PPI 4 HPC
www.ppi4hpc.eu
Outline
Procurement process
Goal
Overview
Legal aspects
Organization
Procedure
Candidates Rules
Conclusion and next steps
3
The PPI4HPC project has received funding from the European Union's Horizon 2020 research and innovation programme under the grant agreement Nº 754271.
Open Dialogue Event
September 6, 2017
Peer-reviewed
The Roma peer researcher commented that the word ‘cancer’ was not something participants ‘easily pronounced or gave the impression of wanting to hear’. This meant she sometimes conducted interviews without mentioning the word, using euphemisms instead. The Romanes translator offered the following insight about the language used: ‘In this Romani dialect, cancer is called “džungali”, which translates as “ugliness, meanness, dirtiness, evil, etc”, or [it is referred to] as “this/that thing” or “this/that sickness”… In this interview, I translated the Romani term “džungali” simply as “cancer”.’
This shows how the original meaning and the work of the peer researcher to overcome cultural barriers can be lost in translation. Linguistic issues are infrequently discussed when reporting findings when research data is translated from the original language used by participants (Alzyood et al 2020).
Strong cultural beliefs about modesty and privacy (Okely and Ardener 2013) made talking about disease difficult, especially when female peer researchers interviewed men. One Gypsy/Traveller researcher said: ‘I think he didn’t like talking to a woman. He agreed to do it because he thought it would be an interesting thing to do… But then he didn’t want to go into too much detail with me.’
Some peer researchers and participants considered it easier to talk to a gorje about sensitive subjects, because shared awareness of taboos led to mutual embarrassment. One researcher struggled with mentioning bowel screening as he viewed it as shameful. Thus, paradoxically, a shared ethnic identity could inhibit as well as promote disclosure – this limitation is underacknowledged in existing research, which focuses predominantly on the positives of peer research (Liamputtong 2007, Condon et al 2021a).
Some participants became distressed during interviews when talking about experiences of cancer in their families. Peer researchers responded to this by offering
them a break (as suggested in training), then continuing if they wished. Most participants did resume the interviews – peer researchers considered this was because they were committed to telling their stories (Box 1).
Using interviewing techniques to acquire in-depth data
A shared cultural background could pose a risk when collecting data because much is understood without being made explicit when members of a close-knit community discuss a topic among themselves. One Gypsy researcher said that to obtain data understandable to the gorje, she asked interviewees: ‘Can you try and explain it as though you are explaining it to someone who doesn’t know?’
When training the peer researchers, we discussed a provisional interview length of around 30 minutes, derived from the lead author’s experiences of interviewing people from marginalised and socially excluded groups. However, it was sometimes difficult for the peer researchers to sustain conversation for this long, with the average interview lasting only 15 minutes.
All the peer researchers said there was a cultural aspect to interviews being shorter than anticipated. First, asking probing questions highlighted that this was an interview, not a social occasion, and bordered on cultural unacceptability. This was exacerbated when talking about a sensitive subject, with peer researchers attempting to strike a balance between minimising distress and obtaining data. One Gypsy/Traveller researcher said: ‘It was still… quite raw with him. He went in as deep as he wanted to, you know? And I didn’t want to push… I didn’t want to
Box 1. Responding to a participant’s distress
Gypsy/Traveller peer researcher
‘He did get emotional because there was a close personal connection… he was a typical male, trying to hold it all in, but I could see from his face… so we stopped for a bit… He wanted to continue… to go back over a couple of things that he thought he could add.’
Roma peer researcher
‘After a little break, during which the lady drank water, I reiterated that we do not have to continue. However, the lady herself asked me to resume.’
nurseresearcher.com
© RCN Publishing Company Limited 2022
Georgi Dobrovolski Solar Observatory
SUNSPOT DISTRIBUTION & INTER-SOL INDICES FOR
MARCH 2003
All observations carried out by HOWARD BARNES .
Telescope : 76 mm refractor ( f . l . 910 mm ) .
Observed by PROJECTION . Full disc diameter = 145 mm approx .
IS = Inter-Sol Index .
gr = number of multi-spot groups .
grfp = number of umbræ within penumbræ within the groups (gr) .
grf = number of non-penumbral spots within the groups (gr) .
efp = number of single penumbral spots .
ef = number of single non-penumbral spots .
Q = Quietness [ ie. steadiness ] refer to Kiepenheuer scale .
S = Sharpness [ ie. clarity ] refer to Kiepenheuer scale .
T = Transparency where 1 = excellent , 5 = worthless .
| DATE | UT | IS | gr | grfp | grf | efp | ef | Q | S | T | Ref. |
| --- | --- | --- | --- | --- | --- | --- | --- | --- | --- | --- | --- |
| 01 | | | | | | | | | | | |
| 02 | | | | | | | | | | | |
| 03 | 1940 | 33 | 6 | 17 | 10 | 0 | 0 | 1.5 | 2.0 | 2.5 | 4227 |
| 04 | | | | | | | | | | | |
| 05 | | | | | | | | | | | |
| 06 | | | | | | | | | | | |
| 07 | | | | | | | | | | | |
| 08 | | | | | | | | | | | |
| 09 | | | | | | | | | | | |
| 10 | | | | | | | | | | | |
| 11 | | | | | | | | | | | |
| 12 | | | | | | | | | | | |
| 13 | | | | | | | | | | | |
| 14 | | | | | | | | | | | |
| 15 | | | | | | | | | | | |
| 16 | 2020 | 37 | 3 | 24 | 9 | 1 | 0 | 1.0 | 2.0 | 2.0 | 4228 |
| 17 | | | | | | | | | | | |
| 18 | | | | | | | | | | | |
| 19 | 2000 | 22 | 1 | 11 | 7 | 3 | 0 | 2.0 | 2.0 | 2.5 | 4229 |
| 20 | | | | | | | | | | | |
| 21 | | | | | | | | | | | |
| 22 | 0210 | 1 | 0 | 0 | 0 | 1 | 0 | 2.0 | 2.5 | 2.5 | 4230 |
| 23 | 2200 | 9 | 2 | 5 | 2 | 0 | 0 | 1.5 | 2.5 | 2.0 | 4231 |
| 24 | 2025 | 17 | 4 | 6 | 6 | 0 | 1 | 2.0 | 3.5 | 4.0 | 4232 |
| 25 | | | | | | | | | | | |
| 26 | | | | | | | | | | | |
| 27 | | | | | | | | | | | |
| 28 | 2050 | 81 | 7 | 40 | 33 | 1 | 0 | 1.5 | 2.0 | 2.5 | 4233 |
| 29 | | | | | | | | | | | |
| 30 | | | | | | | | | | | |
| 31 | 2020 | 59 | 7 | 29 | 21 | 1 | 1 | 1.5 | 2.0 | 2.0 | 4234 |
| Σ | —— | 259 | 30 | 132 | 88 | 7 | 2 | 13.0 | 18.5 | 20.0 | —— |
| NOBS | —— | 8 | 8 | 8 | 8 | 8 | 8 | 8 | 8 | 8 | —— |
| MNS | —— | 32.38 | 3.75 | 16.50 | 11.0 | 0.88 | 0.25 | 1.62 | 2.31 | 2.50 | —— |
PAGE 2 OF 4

== What is required ==
Give back each line above exactly as written.

== Answer to this problem ==
PPI 4 HPC
www.ppi4hpc.eu
Outline
Procurement process
Goal
Overview
Legal aspects
Organization
Procedure
Candidates Rules
Conclusion and next steps
3
The PPI4HPC project has received funding from the European Union's Horizon 2020 research and innovation programme under the grant agreement Nº 754271.
Open Dialogue Event
September 6, 2017
Peer-reviewed
The Roma peer researcher commented that the word ‘cancer’ was not something participants ‘easily pronounced or gave the impression of wanting to hear’. This meant she sometimes conducted interviews without mentioning the word, using euphemisms instead. The Romanes translator offered the following insight about the language used: ‘In this Romani dialect, cancer is called “džungali”, which translates as “ugliness, meanness, dirtiness, evil, etc”, or [it is referred to] as “this/that thing” or “this/that sickness”… In this interview, I translated the Romani term “džungali” simply as “cancer”.’
This shows how the original meaning and the work of the peer researcher to overcome cultural barriers can be lost in translation. Linguistic issues are infrequently discussed when reporting findings when research data is translated from the original language used by participants (Alzyood et al 2020).
Strong cultural beliefs about modesty and privacy (Okely and Ardener 2013) made talking about disease difficult, especially when female peer researchers interviewed men. One Gypsy/Traveller researcher said: ‘I think he didn’t like talking to a woman. He agreed to do it because he thought it would be an interesting thing to do… But then he didn’t want to go into too much detail with me.’
Some peer researchers and participants considered it easier to talk to a gorje about sensitive subjects, because shared awareness of taboos led to mutual embarrassment. One researcher struggled with mentioning bowel screening as he viewed it as shameful. Thus, paradoxically, a shared ethnic identity could inhibit as well as promote disclosure – this limitation is underacknowledged in existing research, which focuses predominantly on the positives of peer research (Liamputtong 2007, Condon et al 2021a).
Some participants became distressed during interviews when talking about experiences of cancer in their families. Peer researchers responded to this by offering
them a break (as suggested in training), then continuing if they wished. Most participants did resume the interviews – peer researchers considered this was because they were committed to telling their stories (Box 1).
Using interviewing techniques to acquire in-depth data
A shared cultural background could pose a risk when collecting data because much is understood without being made explicit when members of a close-knit community discuss a topic among themselves. One Gypsy researcher said that to obtain data understandable to the gorje, she asked interviewees: ‘Can you try and explain it as though you are explaining it to someone who doesn’t know?’
When training the peer researchers, we discussed a provisional interview length of around 30 minutes, derived from the lead author’s experiences of interviewing people from marginalised and socially excluded groups. However, it was sometimes difficult for the peer researchers to sustain conversation for this long, with the average interview lasting only 15 minutes.
All the peer researchers said there was a cultural aspect to interviews being shorter than anticipated. First, asking probing questions highlighted that this was an interview, not a social occasion, and bordered on cultural unacceptability. This was exacerbated when talking about a sensitive subject, with peer researchers attempting to strike a balance between minimising distress and obtaining data. One Gypsy/Traveller researcher said: ‘It was still… quite raw with him. He went in as deep as he wanted to, you know? And I didn’t want to push… I didn’t want to
Box 1. Responding to a participant’s distress
Gypsy/Traveller peer researcher
‘He did get emotional because there was a close personal connection… he was a typical male, trying to hold it all in, but I could see from his face… so we stopped for a bit… He wanted to continue… to go back over a couple of things that he thought he could add.’
Roma peer researcher
‘After a little break, during which the lady drank water, I reiterated that we do not have to continue. However, the lady herself asked me to resume.’
nurseresearcher.com
© RCN Publishing Company Limited 2022
Georgi Dobrovolski Solar Observatory
SUNSPOT DISTRIBUTION & INTER-SOL INDICES FOR
MARCH 2003
All observations carried out by HOWARD BARNES .
Telescope : 76 mm refractor ( f . l . 910 mm ) .
Observed by PROJECTION . Full disc diameter = 145 mm approx .
IS = Inter-Sol Index .
gr = number of multi-spot groups .
grfp = number of umbræ within penumbræ within the groups (gr) .
grf = number of non-penumbral spots within the groups (gr) .
efp = number of single penumbral spots .
ef = number of single non-penumbral spots .
Q = Quietness [ ie. steadiness ] refer to Kiepenheuer scale .
S = Sharpness [ ie. clarity ] refer to Kiepenheuer scale .
T = Transparency where 1 = excellent , 5 = worthless .
| DATE | UT | IS | gr | grfp | grf | efp | ef | Q | S | T | Ref. |
| --- | --- | --- | --- | --- | --- | --- | --- | --- | --- | --- | --- |
| 01 | | | | | | | | | | | |
| 02 | | | | | | | | | | | |
| 03 | 1940 | 33 | 6 | 17 | 10 | 0 | 0 | 1.5 | 2.0 | 2.5 | 4227 |
| 04 | | | | | | | | | | | |
| 05 | | | | | | | | | | | |
| 06 | | | | | | | | | | | |
| 07 | | | | | | | | | | | |
| 08 | | | | | | | | | | | |
| 09 | | | | | | | | | | | |
| 10 | | | | | | | | | | | |
| 11 | | | | | | | | | | | |
| 12 | | | | | | | | | | | |
| 13 | | | | | | | | | | | |
| 14 | | | | | | | | | | | |
| 15 | | | | | | | | | | | |
| 16 | 2020 | 37 | 3 | 24 | 9 | 1 | 0 | 1.0 | 2.0 | 2.0 | 4228 |
| 17 | | | | | | | | | | | |
| 18 | | | | | | | | | | | |
| 19 | 2000 | 22 | 1 | 11 | 7 | 3 | 0 | 2.0 | 2.0 | 2.5 | 4229 |
| 20 | | | | | | | | | | | |
| 21 | | | | | | | | | | | |
| 22 | 0210 | 1 | 0 | 0 | 0 | 1 | 0 | 2.0 | 2.5 | 2.5 | 4230 |
| 23 | 2200 | 9 | 2 | 5 | 2 | 0 | 0 | 1.5 | 2.5 | 2.0 | 4231 |
| 24 | 2025 | 17 | 4 | 6 | 6 | 0 | 1 | 2.0 | 3.5 | 4.0 | 4232 |
| 25 | | | | | | | | | | | |
| 26 | | | | | | | | | | | |
| 27 | | | | | | | | | | | |
| 28 | 2050 | 81 | 7 | 40 | 33 | 1 | 0 | 1.5 | 2.0 | 2.5 | 4233 |
| 29 | | | | | | | | | | | |
| 30 | | | | | | | | | | | |
| 31 | 2020 | 59 | 7 | 29 | 21 | 1 | 1 | 1.5 | 2.0 | 2.0 | 4234 |
| Σ | —— | 259 | 30 | 132 | 88 | 7 | 2 | 13.0 | 18.5 | 20.0 | —— |
| NOBS | —— | 8 | 8 | 8 | 8 | 8 | 8 | 8 | 8 | 8 | —— |
| MNS | —— | 32.38 | 3.75 | 16.50 | 11.0 | 0.88 | 0.25 | 1.62 | 2.31 | 2.50 | —— |
PAGE 2 OF 4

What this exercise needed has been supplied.